* What you are asked to do *
Identify every line in the entries below that contains the string "azim", and copy each of those lines. Case counts.
--- start of Material ---
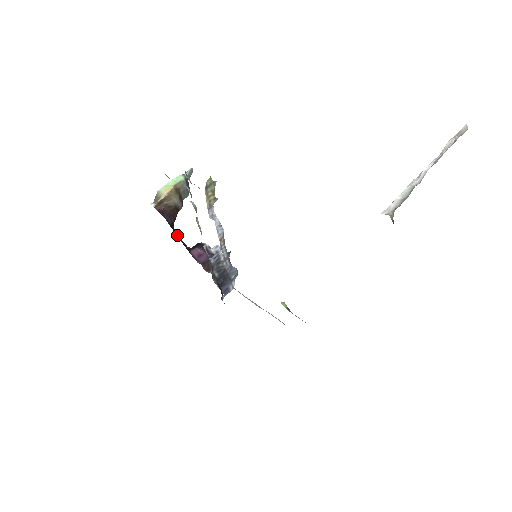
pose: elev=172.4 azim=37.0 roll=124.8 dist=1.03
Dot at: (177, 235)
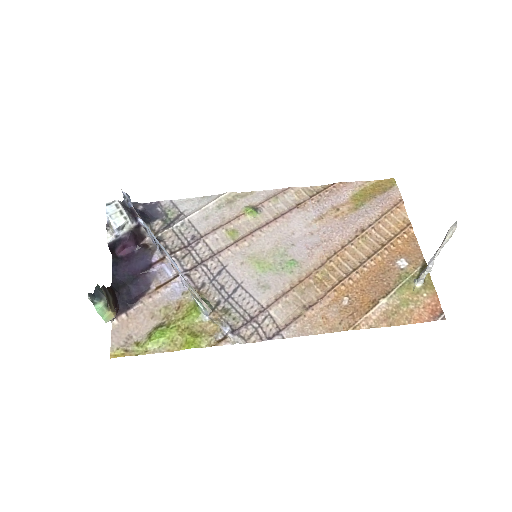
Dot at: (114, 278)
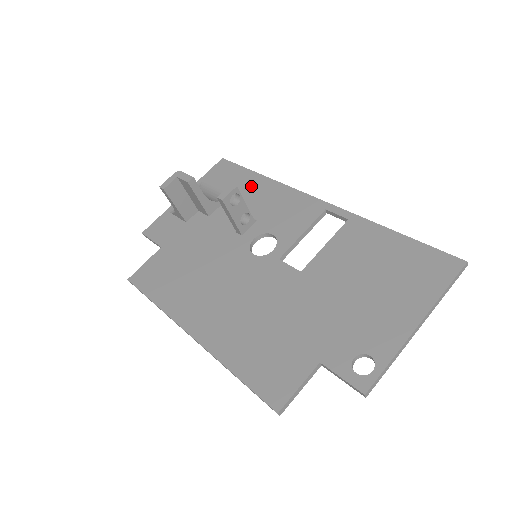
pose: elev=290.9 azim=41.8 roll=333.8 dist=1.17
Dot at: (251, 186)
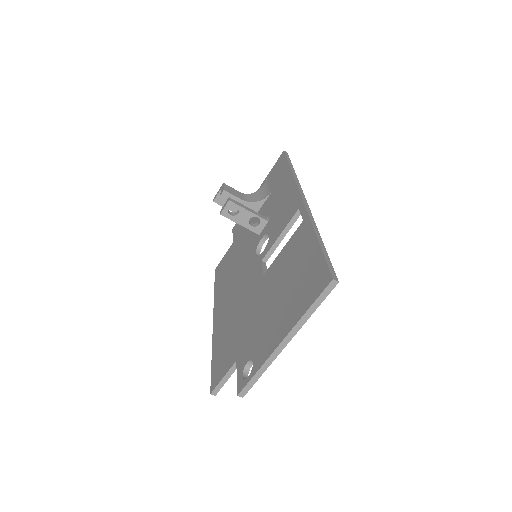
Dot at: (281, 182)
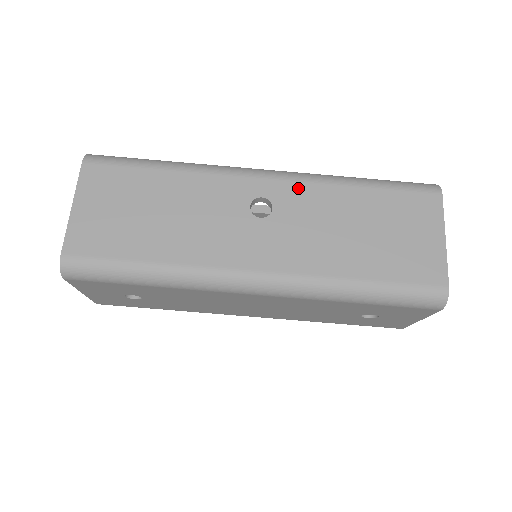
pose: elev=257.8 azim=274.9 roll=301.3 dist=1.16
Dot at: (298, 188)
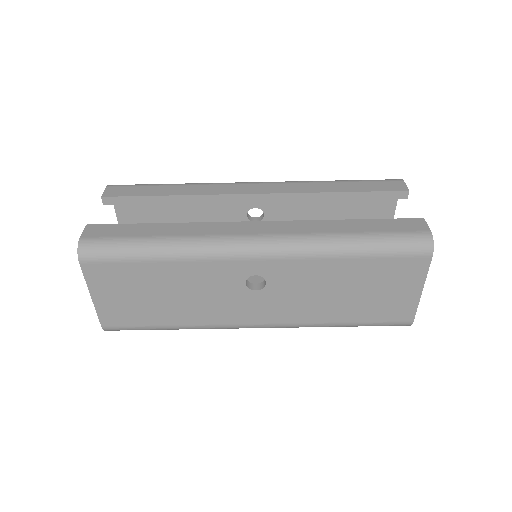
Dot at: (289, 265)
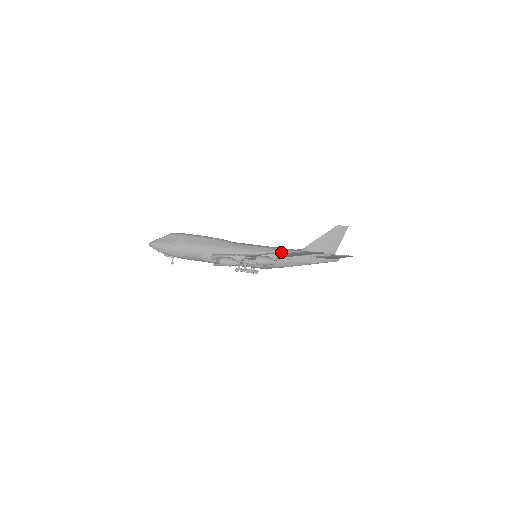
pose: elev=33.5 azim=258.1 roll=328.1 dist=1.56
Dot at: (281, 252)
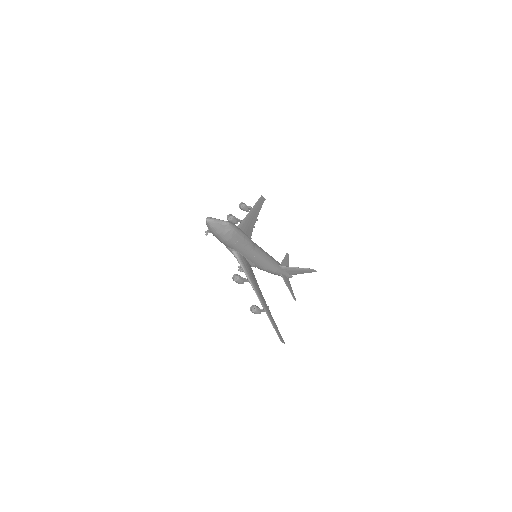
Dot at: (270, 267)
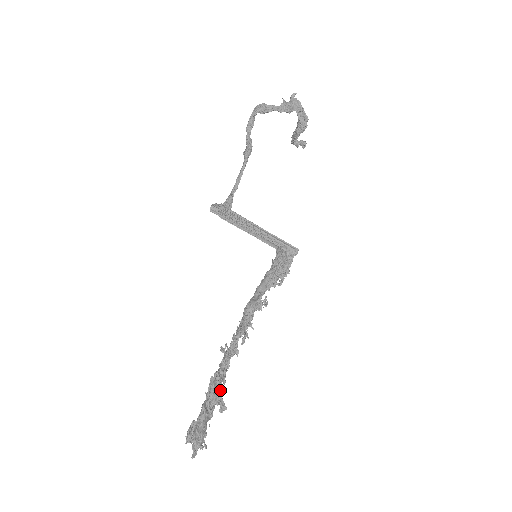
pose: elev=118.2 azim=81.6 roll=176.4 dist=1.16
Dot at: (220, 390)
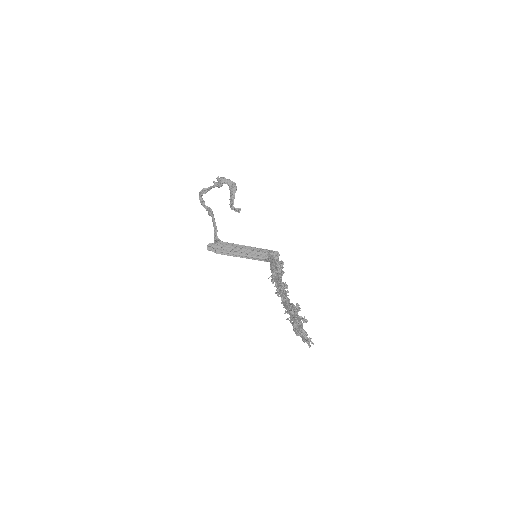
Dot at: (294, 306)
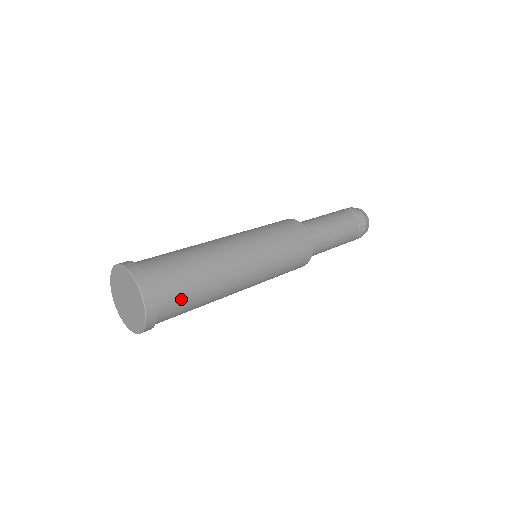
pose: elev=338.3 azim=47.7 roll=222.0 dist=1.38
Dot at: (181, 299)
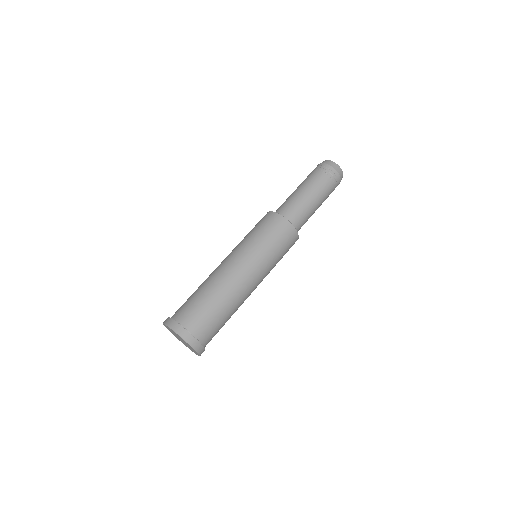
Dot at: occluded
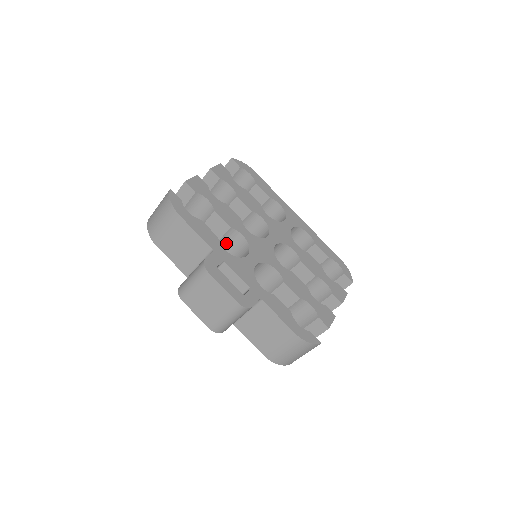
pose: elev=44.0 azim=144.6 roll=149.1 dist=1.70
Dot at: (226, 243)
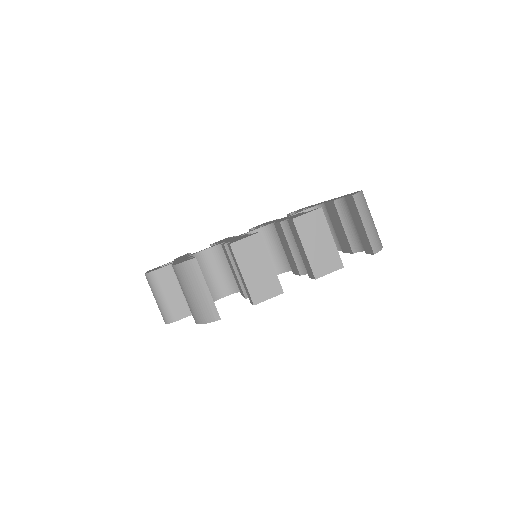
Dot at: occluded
--- end of Material ---
* Solution to the problem *
pose: elev=172.4 azim=37.0 roll=124.8 dist=1.03
pose: elev=290.9 azim=41.8 roll=333.8 dist=1.17
pose: elev=257.8 azim=274.9 roll=301.3 dist=1.16
pose: elev=33.5 azim=258.1 roll=328.1 dist=1.56
pose: elev=118.2 azim=81.6 roll=176.4 dist=1.16
pose: elev=338.3 azim=47.7 roll=222.0 dist=1.38
pose: elev=44.0 azim=144.6 roll=149.1 dist=1.70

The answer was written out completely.